Il liceo Pilo Albertelli, il PNRR, il digitale e la scuola della Costituzione

disto-pedagogia

Le nuove tecnologie ti stanno dando la libertà di non dover scegliere.

Spot televisivo TIM, 2016

di Anna AngelucciAssociazione nazionale “Per la scuola della Repubblica

La vicenda del liceo Pilo Albertelli (con il suo consiglio d’istituto che rifiuta i progetti di scuola digitale finanziati coi fondi del PNRR) sta assumendo una dimensione molto ampia ed offre a tutti noi – genitori, docenti, studenti, esperti, studiosi – la preziosissima occasione di riflettere sul tema delle trasformazioni implicate nella coazione al digitale imposta massicciamente dal PNRR, a scuola e oltre.

Se il dibattito sollevato trascende il dato concreto e investe questioni politiche, come è stato giustamente osservato, direi che questo non costituisce un limite. Mi permetto di sottolineare che molte nostre scelte di vita trascendono il dato concreto e rimandano a questioni politiche.

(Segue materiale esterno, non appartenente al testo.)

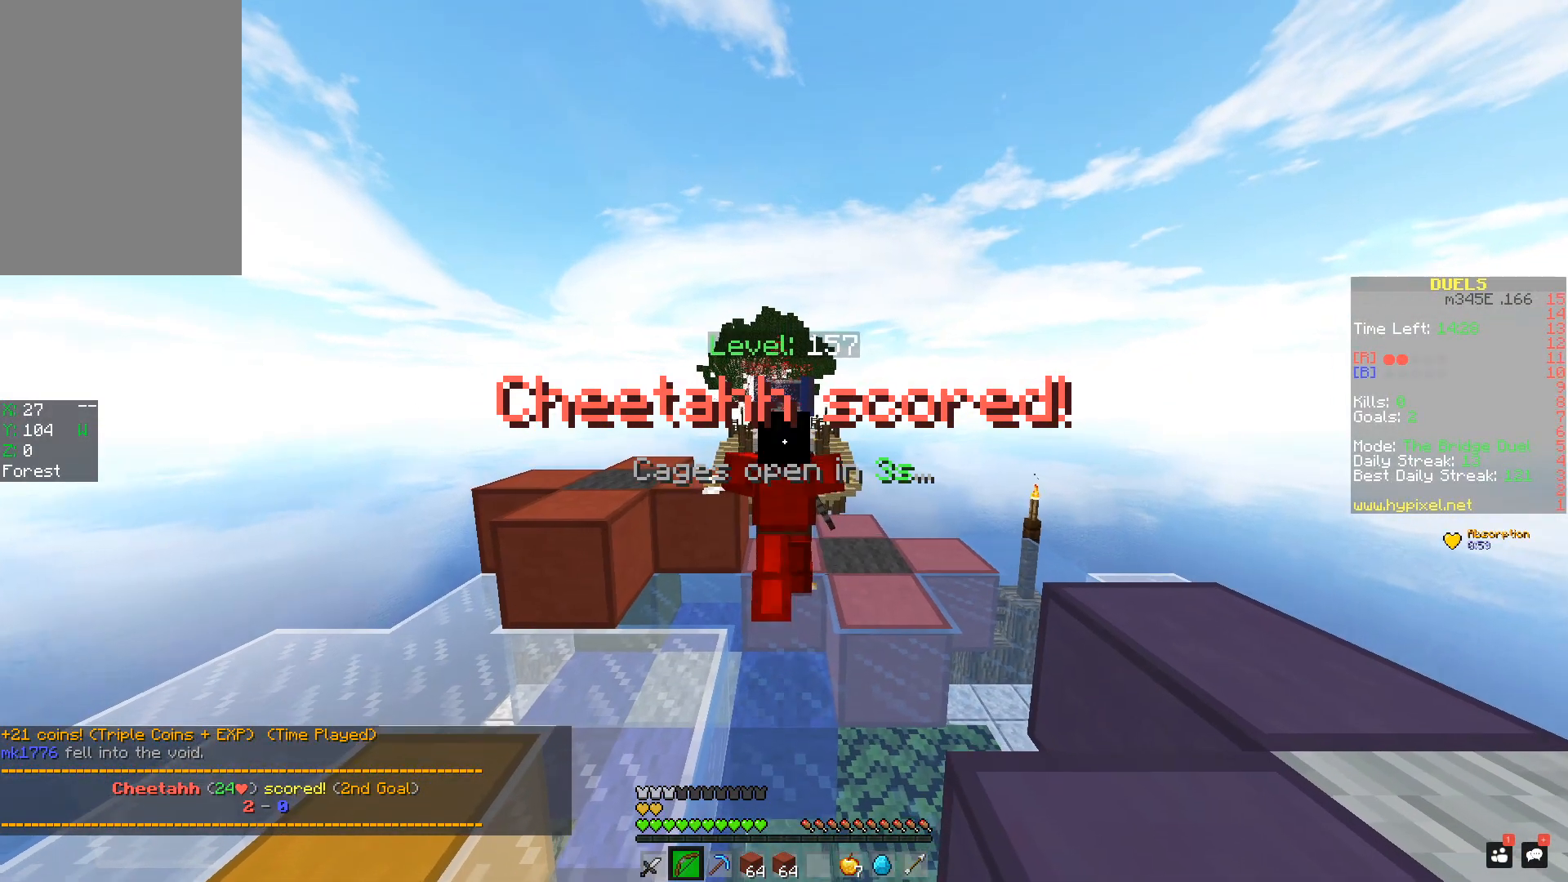
{"keys": ["w"], "mouse": ["right"], "events": [[33, "mouse_left", "up"], [67, "mouse_left", "down"], [183, "mouse_left", "up"], [234, "mouse_left", "down"], [334, "mouse_left", "up"], [384, "mouse_left", "down"], [484, "mouse_left", "up"]]}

Comprare un libro nella libreria di quartiere o su Amazon; utilizzare su Internet piattaforme proprietarie o pubbliche; segnare nostro figlio in una scuola piuttosto che in un’altra; invitare a un dibattito un relatore e non un altro; approfondire in classe o in famiglia un certo argomento e tralasciarne altri; indossare una maglietta di un brand noto, di una cooperativa equa e solidale oppure anonima; comprare il latte al supermercato o al negozietto sotto casa: sono tutti gesti concreti che implicano scelte di natura politica, ove politica rimanda a polis, politiké, ovvero al nostro modo di essere cittadini e di vivere nel mondo.

A maggior ragione, nella scuola e nella dimensione didattica e pedagogica che le appartiene costitutivamente, ogni nostra scelta è e deve essere “politica”.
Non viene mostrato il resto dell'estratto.